» Trabalho solicitado: Dê sequência à entrevista sobre o racismo na obra de Monteiro Lobato, redigindo o trecho que vem logo após a última frase apresentada.

» Texto de origem:

↓

Para Dirce Waltrick do Amarante, a obra de Lobato expõe o sentimento de racismo ainda existente no Brasil

“A obra de Monteiro Lobato revela muito sobre o racismo no Brasil, a começar pelo modo paradoxal ou contraditório como o tema é tratado nos seus livros”, afirma Dirce Waltrick do Amarante, professora de Literatura Infanto-Juvenil, da Universidade Federal de Santa Catarina (UFSC). Para ela, as contradições apresentadas pelo autor no que se refere à questão racial são evidentes. “Se por um lado Lobato escreve uma obra como O presidente negro, seu ‘grito de guerra pró-eugenia’, como ele mesmo afirmava, onde o autor fala friamente do extermínio dos negros, por outro lado, no conto ‘Negrinha’, o escritor traz à tona o relato cruel da vida de uma menininha negra, filha de ex-escravos que vagava pela casa da patroa branca de sua mãe, mais como um animal de estimação do que como um ser humano. Diferente de seu grito pró-eugenia, ‘Negrinha’ é um relato comovente, que chama a atenção para o destino infeliz que os negros tiveram após a abolição da escravatura, já que, apesar de livres, o olhar de superioridade sobre eles não havia mudado", explica. Produzida num período em que o movimento eugenista brasileiro se destacava, a obra lobatiana O presidente negro “propaga com entusiasmo alguns preceitos do movimento eugênico brasileiro, ou seja, a supervisão da imigração, a esterilização das supostas ‘raças inferiores’ e o controle de casamentos para que não houvesse miscigenação racial”, considera.

Dirce é graduada em Direito, pela Universidade Federal de Santa Catarina (UFSC), e mestre e doutora em Teoria Literária, pela mesma universidade. Atualmente, realiza o segundo ano de pesquisa de pós-doutorado júnior, na Universidade Federal de Minas Gerais (UFMG). Ela também é membro do Núcleo de Estudos de Literatura, oralidade e outras linguagens, da UFSC. Além disso, colabora no site www.culturainfancia.com.br e no jornal de Literatura Infanto-Juvenil O Balainho. Textos e traduções da pesquisadora podem ser encontrados no site www.centopeia.net. Confira a seguir a entrevista concedida, por e-mail, à IHU On-Line.

IHU On-Line – O que a obra de Lobato revela sobre o racismo no Brasil? A composição familiar e social estabelecida no Sítio do Picapau Amarelo apresenta a estrutura da época ou o sentimento do autor em relação a esse contexto?

Dirce Waltrick do Amarante - A obra de Monteiro Lobato revela muito sobre o racismo no Brasil, a começar pelo modo paradoxal ou contraditório como o tema é tratado nos seus livros.

↑

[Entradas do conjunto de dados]

↓

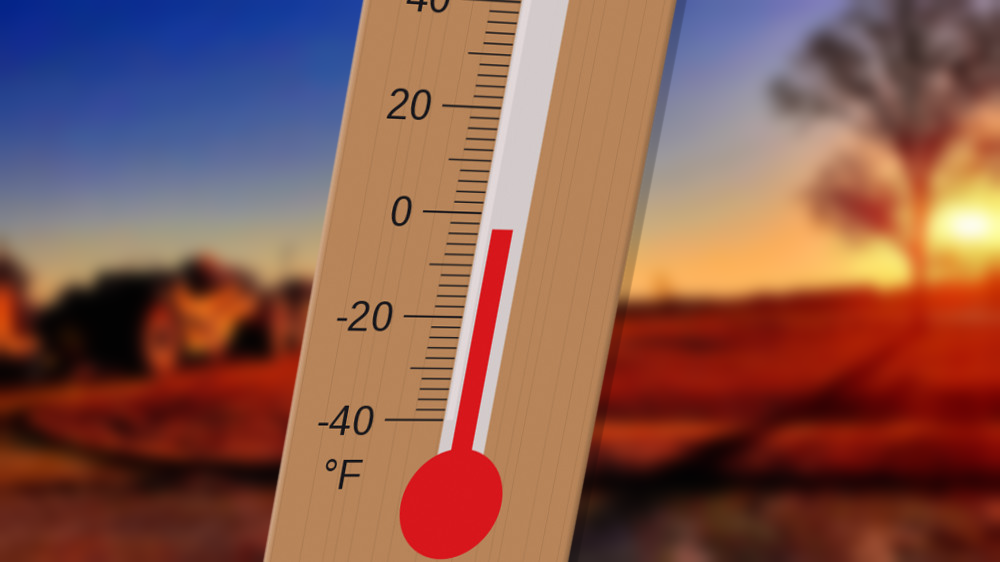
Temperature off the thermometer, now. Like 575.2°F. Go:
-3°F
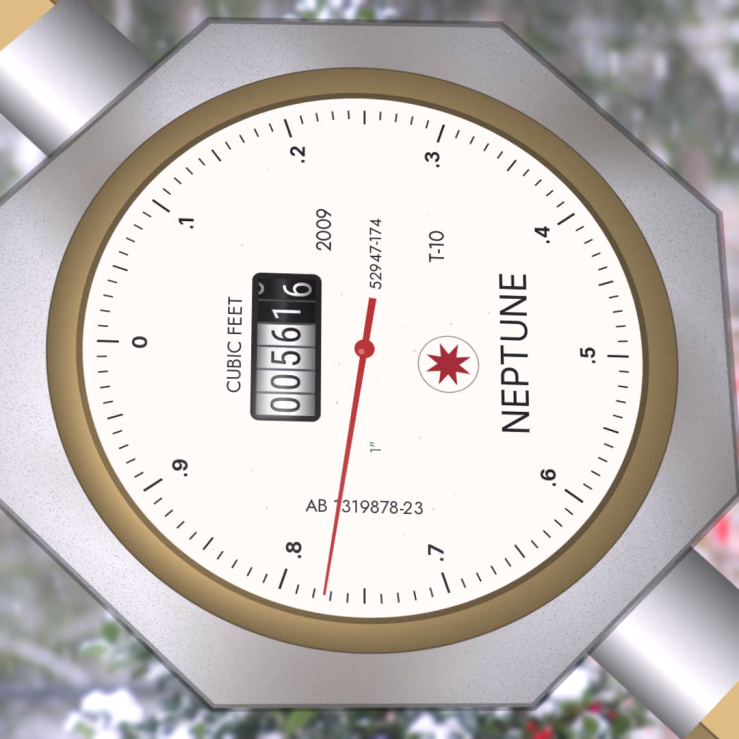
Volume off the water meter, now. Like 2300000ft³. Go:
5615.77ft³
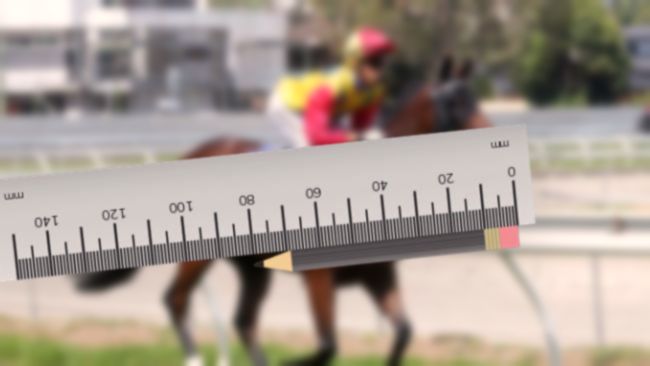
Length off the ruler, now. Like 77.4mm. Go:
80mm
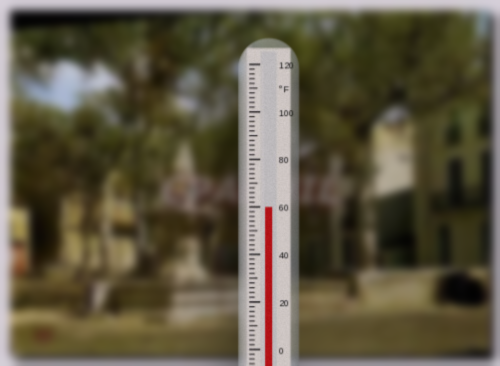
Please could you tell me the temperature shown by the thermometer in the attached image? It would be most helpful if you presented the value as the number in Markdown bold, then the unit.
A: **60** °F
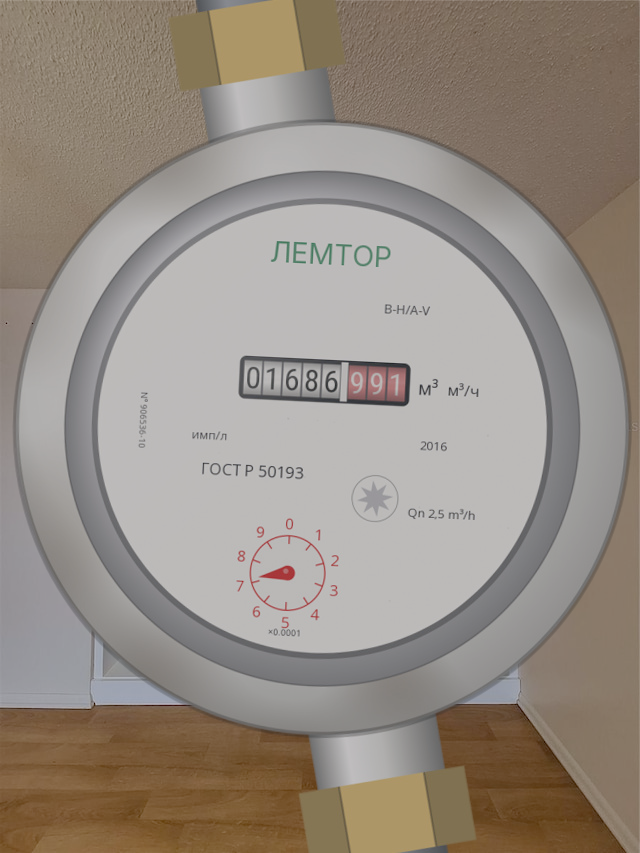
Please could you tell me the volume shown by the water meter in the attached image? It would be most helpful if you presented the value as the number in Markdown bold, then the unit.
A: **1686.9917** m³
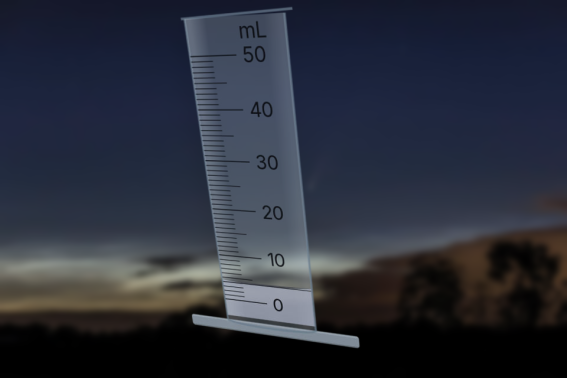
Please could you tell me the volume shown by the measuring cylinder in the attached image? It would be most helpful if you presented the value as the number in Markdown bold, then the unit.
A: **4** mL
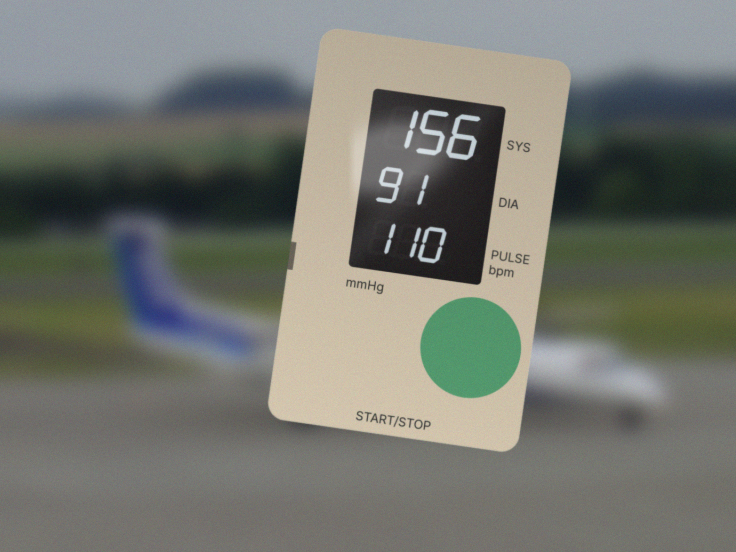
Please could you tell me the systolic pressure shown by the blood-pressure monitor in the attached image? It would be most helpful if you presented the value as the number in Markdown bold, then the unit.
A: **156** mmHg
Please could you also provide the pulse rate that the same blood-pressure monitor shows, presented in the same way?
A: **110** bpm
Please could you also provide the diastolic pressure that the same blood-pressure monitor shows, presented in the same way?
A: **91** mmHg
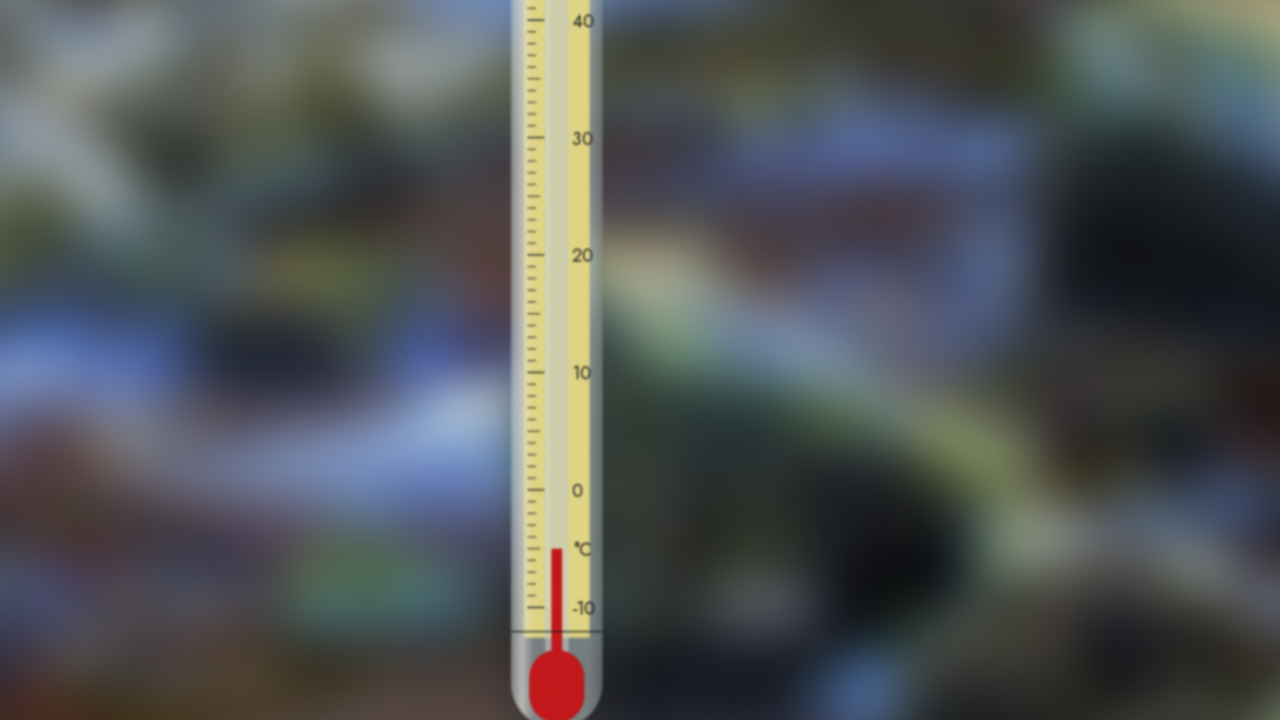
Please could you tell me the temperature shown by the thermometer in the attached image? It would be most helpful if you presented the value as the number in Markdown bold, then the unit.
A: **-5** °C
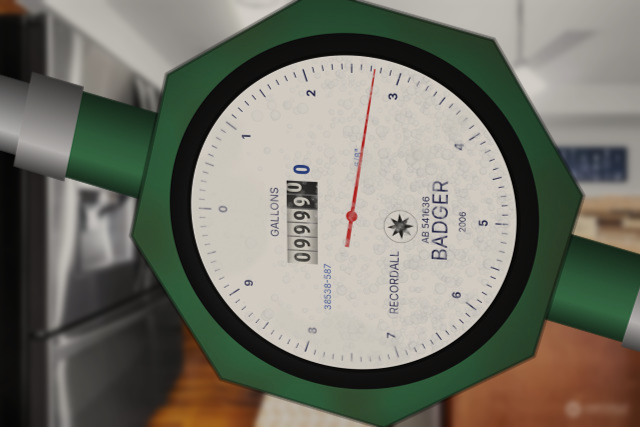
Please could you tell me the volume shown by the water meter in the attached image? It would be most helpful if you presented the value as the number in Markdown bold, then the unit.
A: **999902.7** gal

↑

» Resposta escrita:
Se por um lado Lobato escreve uma obra como O presidente negro, seu “grito de guerra pró-eugenia”, como ele mesmo afirmava, onde o autor fala friamente do extermínio dos negros, por outro lado, no conto “Negrinha”, o escritor traz à tona o relato cruel da vida de uma menininha negra, filha de ex-escravos que vagava pela casa da patroa branca de sua mãe, mais como um animal de estimação do que como um ser humano. Diferente de seu grito pró-eugenia, “Negrinha” é um relato comovente, que chama a atenção para o destino infeliz que os negros tiveram após a abolição da escravatura, já que, apesar de livres, o olhar de superioridade sobre eles não havia mudado.

De certa forma, nosso olhar sobre a raça negra e nossa idéia de racismo é ainda hoje bastante paradoxal, entre simplista e ingênuo. Fazemos nossa mea culpa, por exemplo, quando reservamos um certo número de vagas para os negros nas universidades, mas só fazemos isso porque não oferecemos oportunidades ideais de trabalho e estudo para os seus antepassados. Será que os negros terão emprego garantido tão logo estejam formados? Ou será que nossa “benevolência” termina justamente aí? 

Quanto à composição familiar e social do Sítio, lá vive uma família ao mesmo tempo típica e atípica para o Brasil daquela época. Típica, porque mantém tia Nastácia, a negra velha, a “negra de estimação”, como lemos em Reinações de Narizinho, a maior parte do tempo na cozinha, entre um quitute e outro. Atípica, porque lá encontramos Dona Benta, uma mulher independente, culta e aberta a novas experiências, que administra sua propriedade sozinha. Totalmente diferente das mulheres de O presidente negro, que, saudosas dos velhos “machos”, arrependeram-se de sua tentativa de independência.

IHU On-Line – Como a senhora interpreta as questões raciais na obra de Lobato? Os diálogos entre Emília e tia Nastácia, por exemplo, revelam um paradoxo sobre o racismo no Brasil e as posições do autor sobre o tema, uma vez que Nastácia pode ser vista como uma negra ignorante ou como uma sábia de histórias populares?

Dirce Waltrick do Amarante - A obra de Monteiro Lobato é bastante paradoxal no que diz respeito à questão racial, assim como o Brasil o é. Basta lembrar da abolição da escravatura: negros e brancos abolicionistas comemorando juntos à abertura das senzalas. Depois da festa, no entanto, à senzala teve que correr novamente o negro, porque não se fez mais nada por ele.

Quanto à tia Nastácia e Emília, a relação delas é bastante complexa, podemos pensar que se trata de relação entre mãe (afinal, foi tia Nastácia quem coseu a bonequinha) e filha. Portanto, no Sítio, tia Nastácia não é uma figura menor, já que dela nasce a boneca Emília. No entanto, Nastácia só lhe dá corpo. Ela não lhe dá a alma, nem a independência de pensamento, nem a fala.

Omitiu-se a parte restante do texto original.